Business

Steve Ballmer interview on iPhone and my new toy

I just came across this interesting interview with Microsoft’s CEO Steve Ballmer. He talks about the iPhone (and that it wont make a huge difference in the business market) and other stuff.

That brings me to my thought on the iPhone and Apple’s strategy on the business side (not that Apple would care in any way:-) ).

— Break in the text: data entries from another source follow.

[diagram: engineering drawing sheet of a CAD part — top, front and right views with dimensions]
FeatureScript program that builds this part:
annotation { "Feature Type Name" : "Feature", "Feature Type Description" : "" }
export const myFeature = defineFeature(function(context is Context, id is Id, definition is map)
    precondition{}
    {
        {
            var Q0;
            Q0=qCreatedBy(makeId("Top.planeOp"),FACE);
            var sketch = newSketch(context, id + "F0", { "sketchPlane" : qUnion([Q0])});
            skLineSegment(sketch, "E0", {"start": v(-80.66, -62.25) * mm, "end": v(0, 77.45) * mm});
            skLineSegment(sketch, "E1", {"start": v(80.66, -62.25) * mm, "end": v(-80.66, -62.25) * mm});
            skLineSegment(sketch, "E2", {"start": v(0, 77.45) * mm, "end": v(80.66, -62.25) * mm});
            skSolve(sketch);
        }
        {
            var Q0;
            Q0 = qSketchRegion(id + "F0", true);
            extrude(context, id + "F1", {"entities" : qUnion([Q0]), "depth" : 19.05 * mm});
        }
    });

First off, I am a big Apple fan and I like their Hardware and their OS a lot. Some years ago, I felt that Apple should have brought out a MacOS X for the Intel chip, now that they have done so, I still don’t understand why they don’t come out with a MacOS X for “the rest of the Intel world”, meaning not only Apple Hardware. I understand that Apple wants to convert users to the Apple Hardware, and in the long run will succeed with it, but they could gain some momentum if they would release a MacOS X which would run everywhere right now.

There is also another factor, that I think Apple is badly missing, and it is the Business side of computing. Sure, there is a Office for the Mac and in this year there will be the Intel Version of it as well (and I can tell you it will be fast and nice (I am a MS beta tester and use Entourage 2008 right now)), but that it just not enough. Now, Apple came out with a iPhone, looks nice and sure will sell, but from an aspect of a office user, a IMAP access will just not do it. Today’s business users want to have access to their corporate email, calendars and contacts. This is something that RIM with their Blackberry and Microsoft with their Exchange Server services have realized. Constant access to any information everywhere is the key and if Apple wants to enter this market they will have to allow their users and hardware to talk directly to the mentioned services.

Nevertheless, one can use today’s business solution with a Mac already. This leads me to our setup we have here.

We got a Exchange Server 2003 installed, that handles our eMail, Calendar and Contacts for the Office. Since SP2 of the Exchange Server Microsoft features the Push-eMail functionality. Thus one can use a Active Sync enabled Phone to deliver eMails directly to mobile devices. Now we just installed a Blackberry Enterprise Server so that Blackberry users can access the Exchange Server, also. As a Mac user, we have Entourage installed which allows us direct access to the Exchange Server. This setup works great. Adding a calendar event within Entourage, syncs it within minutes with the mobile device and vice versa. Same goes with the eMail.

Regarding the Blackberry, I personally switched to a Blackberry device as well. The Windows Mobile device I used to use, drove me crazy. Windows sometimes refused to sync correctly with the Exchange Server, sometimes I could not pick up calls, in the end I had to reboot the device every day just to get it working correctly. I hope this will now be over with the use of the Blackberry device.